What to produce: Your answer must be every line of the data that contains "spoon".

═══ Records provided ═══

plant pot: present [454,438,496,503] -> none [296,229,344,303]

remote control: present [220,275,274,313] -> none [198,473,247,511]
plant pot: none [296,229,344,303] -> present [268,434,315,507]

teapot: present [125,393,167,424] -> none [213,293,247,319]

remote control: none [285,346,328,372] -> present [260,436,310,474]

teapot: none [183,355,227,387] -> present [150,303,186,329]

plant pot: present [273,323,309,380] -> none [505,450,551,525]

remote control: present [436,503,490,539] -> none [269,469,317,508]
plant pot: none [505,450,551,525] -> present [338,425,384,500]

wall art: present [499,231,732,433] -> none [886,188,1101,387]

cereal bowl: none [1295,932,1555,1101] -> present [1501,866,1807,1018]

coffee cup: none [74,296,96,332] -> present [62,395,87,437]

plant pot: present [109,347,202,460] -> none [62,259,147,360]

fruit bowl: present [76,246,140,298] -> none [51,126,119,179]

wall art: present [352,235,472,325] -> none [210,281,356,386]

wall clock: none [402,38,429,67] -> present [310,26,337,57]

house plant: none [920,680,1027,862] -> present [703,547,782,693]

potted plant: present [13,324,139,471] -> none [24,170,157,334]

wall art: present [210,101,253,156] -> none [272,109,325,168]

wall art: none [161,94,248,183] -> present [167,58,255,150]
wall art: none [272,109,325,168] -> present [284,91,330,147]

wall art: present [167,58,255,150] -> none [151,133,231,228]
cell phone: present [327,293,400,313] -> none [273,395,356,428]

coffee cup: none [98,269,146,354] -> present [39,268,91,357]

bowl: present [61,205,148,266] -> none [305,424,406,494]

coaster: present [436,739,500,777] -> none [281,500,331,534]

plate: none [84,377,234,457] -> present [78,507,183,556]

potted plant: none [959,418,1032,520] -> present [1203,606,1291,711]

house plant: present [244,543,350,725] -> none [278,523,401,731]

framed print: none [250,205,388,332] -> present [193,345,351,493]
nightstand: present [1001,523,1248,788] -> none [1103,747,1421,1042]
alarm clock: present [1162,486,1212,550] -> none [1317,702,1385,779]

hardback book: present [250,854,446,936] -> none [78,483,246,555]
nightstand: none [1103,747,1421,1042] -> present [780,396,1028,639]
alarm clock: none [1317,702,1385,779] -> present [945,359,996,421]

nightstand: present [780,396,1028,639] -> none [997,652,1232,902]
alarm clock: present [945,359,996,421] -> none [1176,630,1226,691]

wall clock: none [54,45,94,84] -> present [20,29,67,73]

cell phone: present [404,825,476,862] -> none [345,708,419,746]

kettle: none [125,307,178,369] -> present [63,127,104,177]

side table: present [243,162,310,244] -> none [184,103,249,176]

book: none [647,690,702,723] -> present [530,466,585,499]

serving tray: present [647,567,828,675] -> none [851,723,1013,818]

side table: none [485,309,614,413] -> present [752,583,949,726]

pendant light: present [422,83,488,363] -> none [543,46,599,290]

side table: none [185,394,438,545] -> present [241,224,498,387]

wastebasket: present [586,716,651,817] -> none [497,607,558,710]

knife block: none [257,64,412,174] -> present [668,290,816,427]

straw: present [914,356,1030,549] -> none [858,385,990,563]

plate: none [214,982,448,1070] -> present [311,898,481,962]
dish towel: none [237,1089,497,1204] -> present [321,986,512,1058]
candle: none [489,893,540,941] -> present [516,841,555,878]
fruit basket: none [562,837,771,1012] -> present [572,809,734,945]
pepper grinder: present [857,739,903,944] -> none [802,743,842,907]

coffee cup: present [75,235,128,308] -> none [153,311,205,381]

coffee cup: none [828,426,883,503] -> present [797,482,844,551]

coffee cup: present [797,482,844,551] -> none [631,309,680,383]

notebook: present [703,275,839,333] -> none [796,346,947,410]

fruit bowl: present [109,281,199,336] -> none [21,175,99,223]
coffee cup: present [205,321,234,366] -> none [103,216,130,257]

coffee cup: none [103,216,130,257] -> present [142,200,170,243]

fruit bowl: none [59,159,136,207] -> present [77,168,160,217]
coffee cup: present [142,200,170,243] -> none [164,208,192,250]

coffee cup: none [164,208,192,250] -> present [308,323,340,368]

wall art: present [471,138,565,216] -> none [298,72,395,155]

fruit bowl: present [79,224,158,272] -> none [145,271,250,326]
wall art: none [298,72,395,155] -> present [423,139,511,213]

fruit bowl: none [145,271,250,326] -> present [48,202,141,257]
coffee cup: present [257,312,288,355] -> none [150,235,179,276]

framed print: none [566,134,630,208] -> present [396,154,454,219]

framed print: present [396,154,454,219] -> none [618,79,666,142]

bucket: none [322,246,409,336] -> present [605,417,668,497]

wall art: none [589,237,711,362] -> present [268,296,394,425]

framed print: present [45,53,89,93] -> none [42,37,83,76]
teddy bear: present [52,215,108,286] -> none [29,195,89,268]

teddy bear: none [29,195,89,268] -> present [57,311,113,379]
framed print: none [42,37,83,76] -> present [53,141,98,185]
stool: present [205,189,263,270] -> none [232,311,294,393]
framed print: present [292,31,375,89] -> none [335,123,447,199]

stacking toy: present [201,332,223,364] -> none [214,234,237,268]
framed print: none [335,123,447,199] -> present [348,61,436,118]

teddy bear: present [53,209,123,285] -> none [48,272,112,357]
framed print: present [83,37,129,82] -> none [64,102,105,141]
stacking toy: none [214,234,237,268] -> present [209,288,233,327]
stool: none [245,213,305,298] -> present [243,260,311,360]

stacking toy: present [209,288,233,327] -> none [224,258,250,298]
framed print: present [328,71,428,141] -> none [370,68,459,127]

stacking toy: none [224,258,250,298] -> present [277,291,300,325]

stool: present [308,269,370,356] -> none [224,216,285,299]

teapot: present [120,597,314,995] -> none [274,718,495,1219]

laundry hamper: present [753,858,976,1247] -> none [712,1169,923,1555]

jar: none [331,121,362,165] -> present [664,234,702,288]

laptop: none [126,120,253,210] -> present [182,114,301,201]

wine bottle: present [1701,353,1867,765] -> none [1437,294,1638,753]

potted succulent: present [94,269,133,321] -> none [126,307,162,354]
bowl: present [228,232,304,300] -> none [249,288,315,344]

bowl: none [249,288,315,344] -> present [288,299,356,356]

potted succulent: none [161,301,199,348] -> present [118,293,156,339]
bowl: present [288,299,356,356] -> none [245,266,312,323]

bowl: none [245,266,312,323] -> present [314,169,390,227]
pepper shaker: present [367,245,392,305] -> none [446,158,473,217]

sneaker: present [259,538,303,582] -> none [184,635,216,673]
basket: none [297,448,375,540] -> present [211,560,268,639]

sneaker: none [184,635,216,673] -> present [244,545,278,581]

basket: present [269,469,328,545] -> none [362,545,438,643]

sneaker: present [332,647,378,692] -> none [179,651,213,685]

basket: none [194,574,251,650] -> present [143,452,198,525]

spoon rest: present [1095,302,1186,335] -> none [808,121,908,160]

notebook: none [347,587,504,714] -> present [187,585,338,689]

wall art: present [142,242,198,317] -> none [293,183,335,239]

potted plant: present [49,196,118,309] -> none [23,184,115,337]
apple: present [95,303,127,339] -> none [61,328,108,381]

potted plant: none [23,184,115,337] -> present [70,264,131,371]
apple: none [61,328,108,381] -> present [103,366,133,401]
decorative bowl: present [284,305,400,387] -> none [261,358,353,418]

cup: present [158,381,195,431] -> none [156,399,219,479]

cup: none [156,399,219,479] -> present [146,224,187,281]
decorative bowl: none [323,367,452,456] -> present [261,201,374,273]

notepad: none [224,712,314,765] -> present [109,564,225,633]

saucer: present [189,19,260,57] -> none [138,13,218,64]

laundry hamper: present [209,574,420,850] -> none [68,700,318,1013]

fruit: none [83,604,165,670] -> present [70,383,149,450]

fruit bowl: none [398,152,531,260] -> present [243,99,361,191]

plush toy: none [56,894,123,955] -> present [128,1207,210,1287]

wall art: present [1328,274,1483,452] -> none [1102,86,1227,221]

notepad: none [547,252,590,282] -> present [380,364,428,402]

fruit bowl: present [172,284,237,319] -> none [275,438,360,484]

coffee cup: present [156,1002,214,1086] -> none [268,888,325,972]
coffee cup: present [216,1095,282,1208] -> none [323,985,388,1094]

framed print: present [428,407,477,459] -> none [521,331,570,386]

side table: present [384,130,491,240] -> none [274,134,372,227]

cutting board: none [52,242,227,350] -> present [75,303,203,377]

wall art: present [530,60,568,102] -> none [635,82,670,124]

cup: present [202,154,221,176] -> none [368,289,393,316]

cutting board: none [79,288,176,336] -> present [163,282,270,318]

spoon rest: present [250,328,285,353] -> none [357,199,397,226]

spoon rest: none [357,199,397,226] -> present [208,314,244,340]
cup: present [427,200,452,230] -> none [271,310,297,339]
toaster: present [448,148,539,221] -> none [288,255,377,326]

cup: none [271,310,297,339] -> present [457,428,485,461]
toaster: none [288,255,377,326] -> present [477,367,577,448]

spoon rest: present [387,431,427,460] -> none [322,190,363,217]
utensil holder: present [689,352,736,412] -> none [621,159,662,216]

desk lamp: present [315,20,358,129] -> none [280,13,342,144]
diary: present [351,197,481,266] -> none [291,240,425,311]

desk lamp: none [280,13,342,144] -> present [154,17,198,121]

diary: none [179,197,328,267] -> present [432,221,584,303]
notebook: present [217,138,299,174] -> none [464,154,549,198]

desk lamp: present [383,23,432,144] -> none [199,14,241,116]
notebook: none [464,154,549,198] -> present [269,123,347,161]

═══

Response:
spoon rest: present [1095,302,1186,335] -> none [808,121,908,160]
spoon rest: present [250,328,285,353] -> none [357,199,397,226]
spoon rest: none [357,199,397,226] -> present [208,314,244,340]
spoon rest: present [387,431,427,460] -> none [322,190,363,217]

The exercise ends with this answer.